▸ **What is expected**: Every line of the entries below that carries the string "Барселона" should be copied.

▸ **The data**:
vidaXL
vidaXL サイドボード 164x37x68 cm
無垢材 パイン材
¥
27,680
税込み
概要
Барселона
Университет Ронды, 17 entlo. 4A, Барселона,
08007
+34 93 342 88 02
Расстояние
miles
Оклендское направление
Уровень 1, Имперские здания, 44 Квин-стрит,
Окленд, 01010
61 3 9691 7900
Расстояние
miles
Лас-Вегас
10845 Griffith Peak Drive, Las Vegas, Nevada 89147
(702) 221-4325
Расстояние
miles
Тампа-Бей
* * *
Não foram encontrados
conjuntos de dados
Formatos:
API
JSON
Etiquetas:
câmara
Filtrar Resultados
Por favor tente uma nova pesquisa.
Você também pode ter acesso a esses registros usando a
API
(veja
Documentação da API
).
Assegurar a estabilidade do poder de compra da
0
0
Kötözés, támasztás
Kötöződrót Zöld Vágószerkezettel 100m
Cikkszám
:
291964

▸ **Exercise solution**:
Барселона
Университет Ронды, 17 entlo. 4A, Барселона,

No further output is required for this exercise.